Time-Varying Mutual Information Analysis of Evoked in Vivo Local Field Potentials in Rodents.

The local field potential (LFP) is an extracellular electrophysiology signal corresponding to the local activity of neurons and is commonly used in neuroscience to characterize local oscillatory networks of cortical activity. Here, we use the LFP as a measure of the neuronal response evoked by transcranial pulsed stimulation. Traditionally, LFP correlation analysis is used to measure synchronization between brain regions but is unable to capture nonlinear relationships. We propose a mutual information matrix analysis tool to study the nonlinear interactions between the LFPs from different neuron groups and characterize the effect of electrical stimulation on LFPs. The mutual information matrix has many similar properties to the correlation matrix.
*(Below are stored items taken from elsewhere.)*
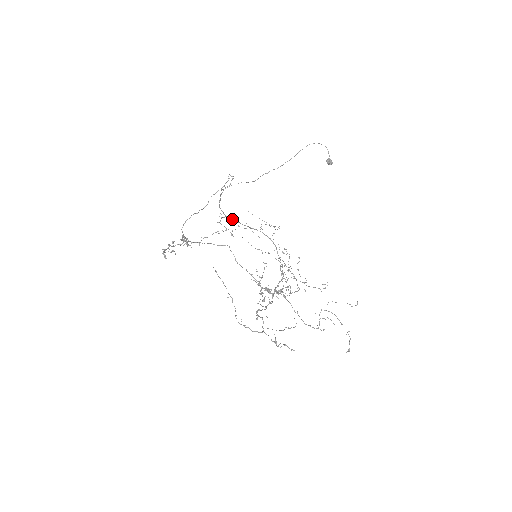
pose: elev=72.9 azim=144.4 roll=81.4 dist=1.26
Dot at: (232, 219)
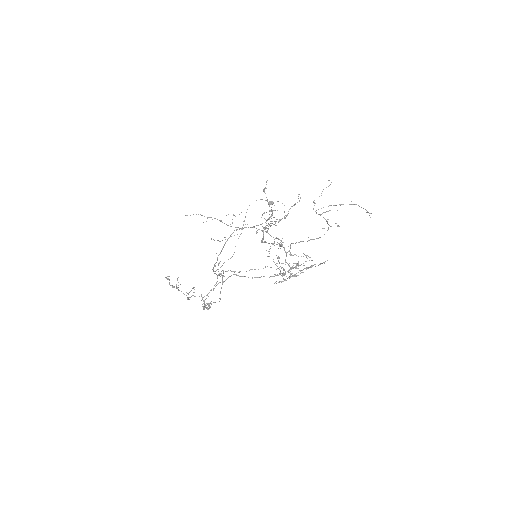
Dot at: (219, 254)
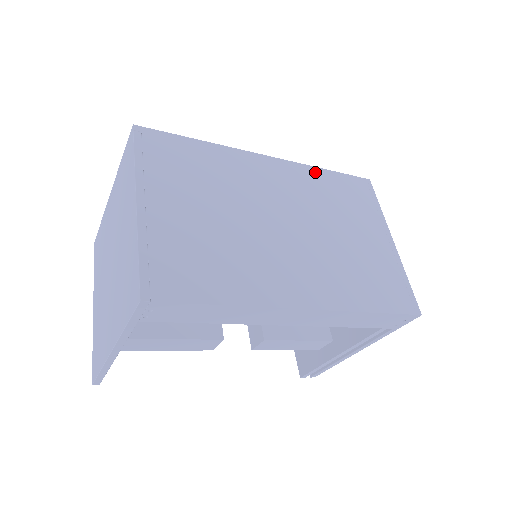
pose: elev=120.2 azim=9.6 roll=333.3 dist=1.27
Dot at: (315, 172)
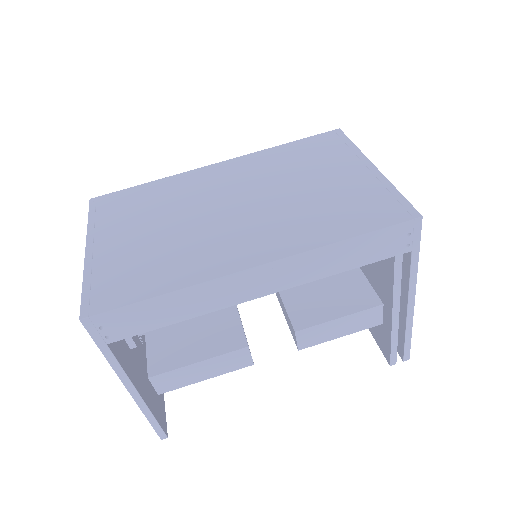
Dot at: (270, 152)
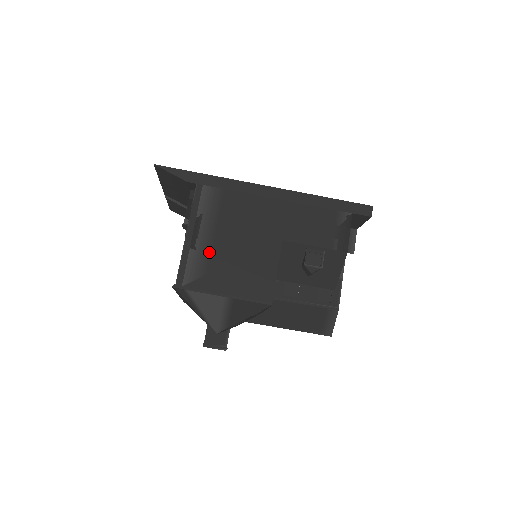
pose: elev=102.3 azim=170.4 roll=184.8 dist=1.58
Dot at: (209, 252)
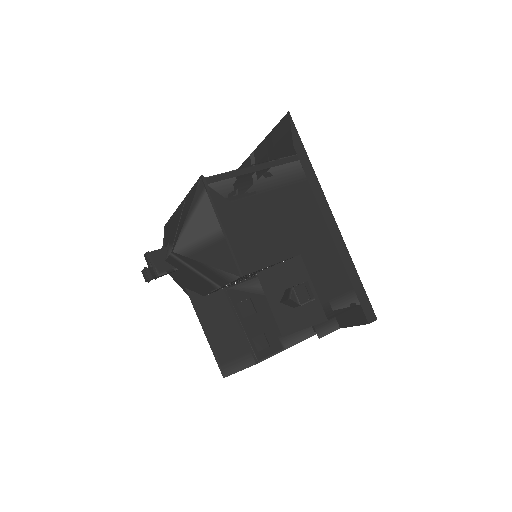
Dot at: (250, 194)
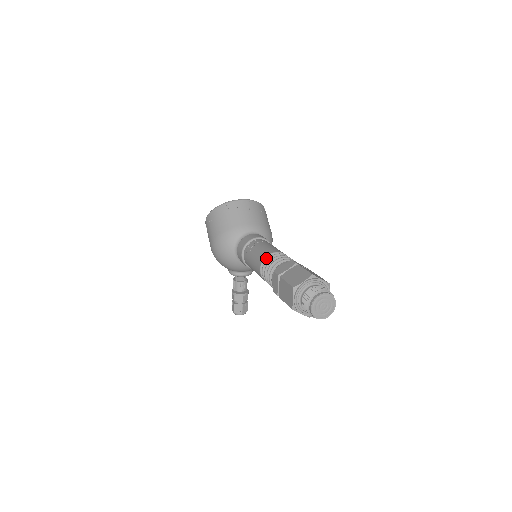
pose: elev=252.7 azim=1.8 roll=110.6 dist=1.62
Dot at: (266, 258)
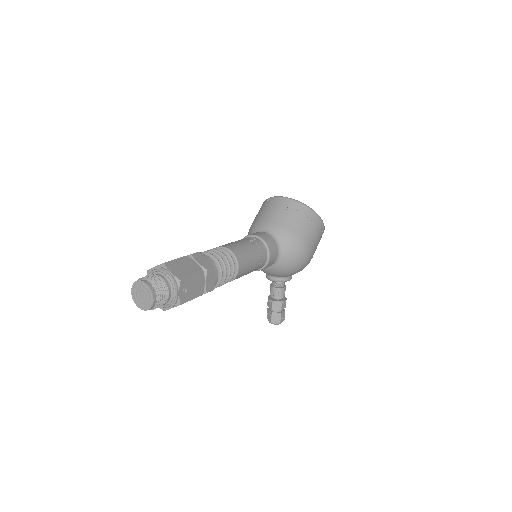
Dot at: occluded
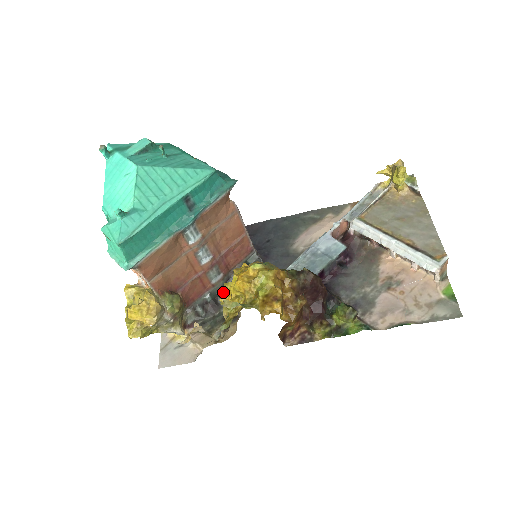
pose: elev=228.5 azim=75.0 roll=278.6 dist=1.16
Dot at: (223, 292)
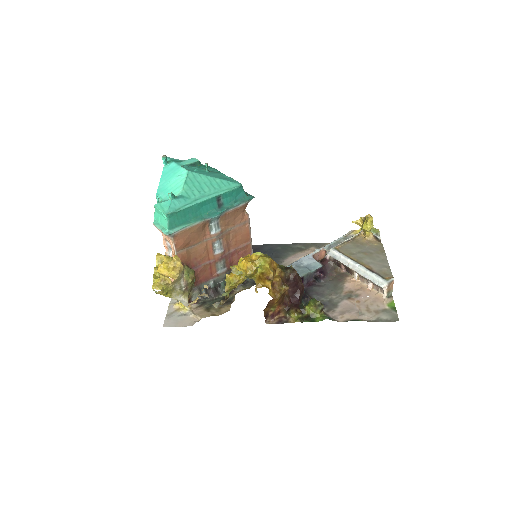
Dot at: (224, 283)
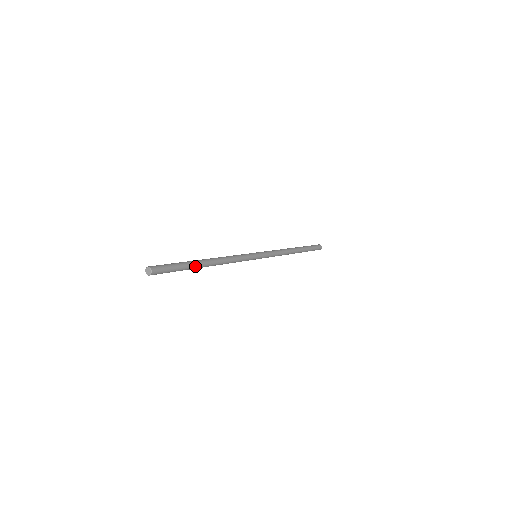
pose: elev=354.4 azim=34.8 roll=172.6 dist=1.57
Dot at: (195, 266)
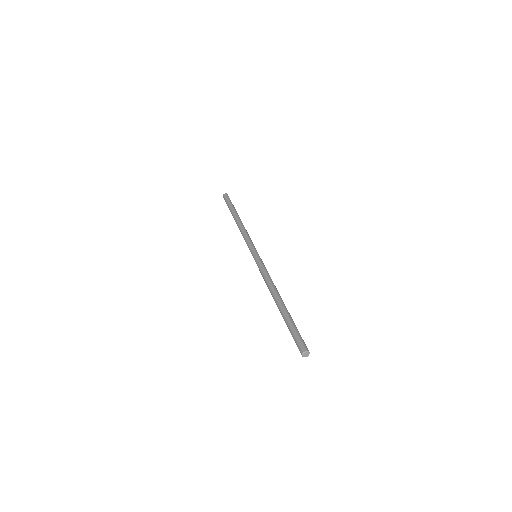
Dot at: (288, 313)
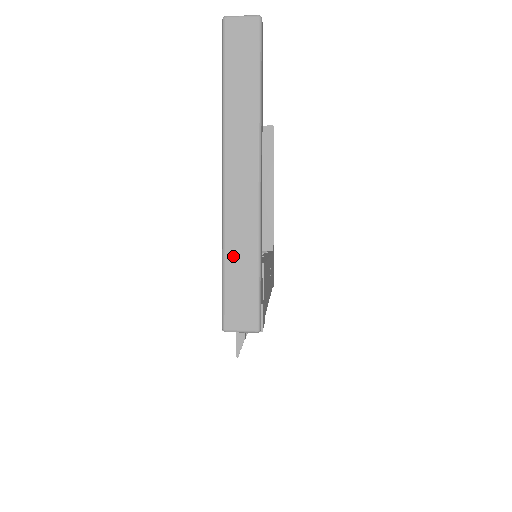
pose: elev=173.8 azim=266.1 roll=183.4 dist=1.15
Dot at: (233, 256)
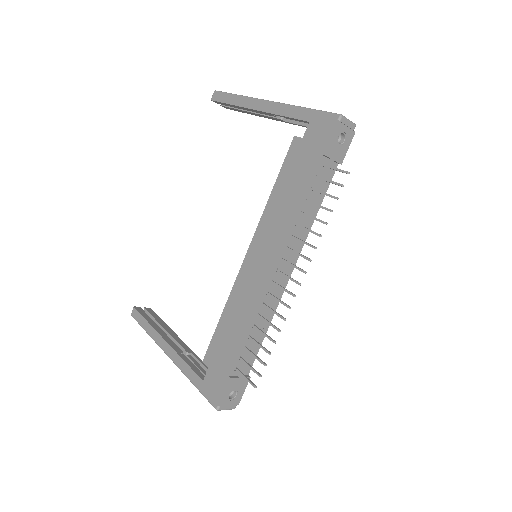
Dot at: occluded
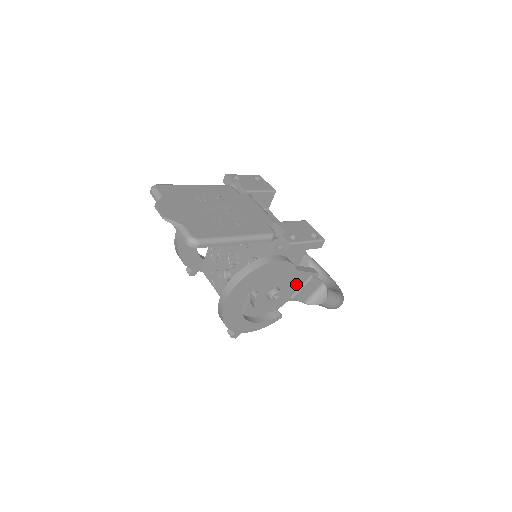
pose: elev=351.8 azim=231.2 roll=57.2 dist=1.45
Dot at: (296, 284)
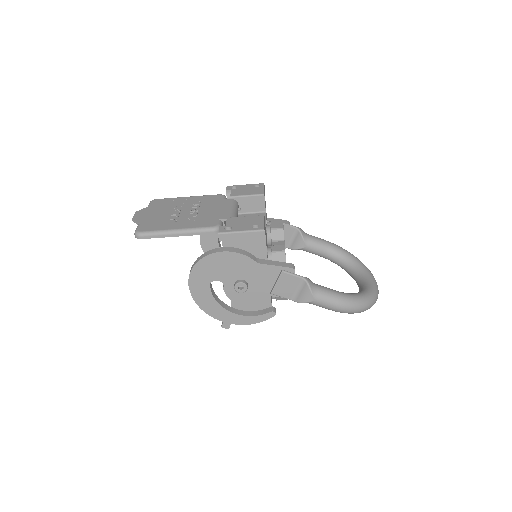
Dot at: (268, 278)
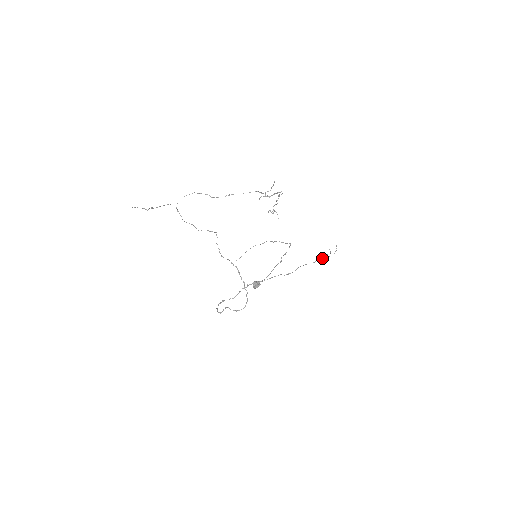
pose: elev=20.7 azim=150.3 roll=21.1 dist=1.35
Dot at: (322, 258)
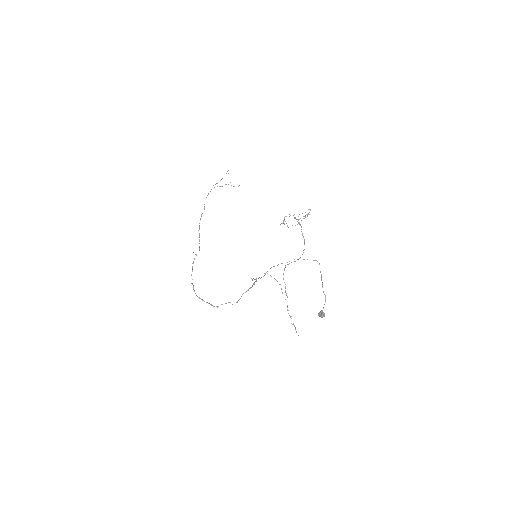
Dot at: occluded
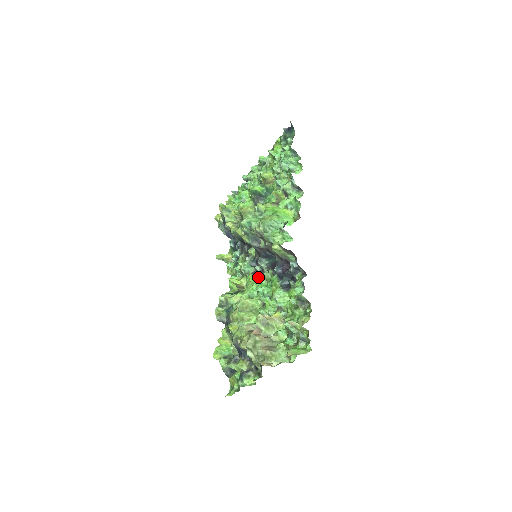
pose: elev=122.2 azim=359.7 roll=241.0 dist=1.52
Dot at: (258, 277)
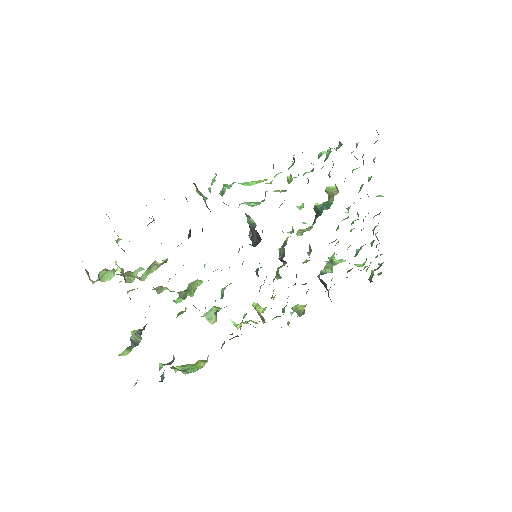
Dot at: occluded
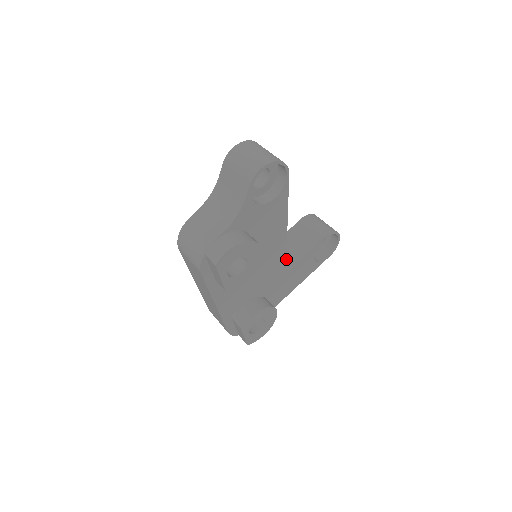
However, it captures additional nonlinear relationships between the variables. This makes it a complement to the correlation matrix for highly nonlinear neural activity. The mutual information matrix analysis is extended to timevarying signals to capture the nonstationarity of neural activity. As a proof of concept, the analysis is applied to in vivo rodent electrophysiology data, showing that the mutual information matrix is stable during spontaneous activity (d(M-0, M-t) < 2.5) and can capture time-varying effects of stimulation, i.e., increased synchronization (d(M-0, M-t) > 14.0) in the gamma frequency range lasting for about 800 ms after electrical stimulation. This time-varying mutual information analysis has the potential to complement the traditional correlation matrix analysis for neural activity.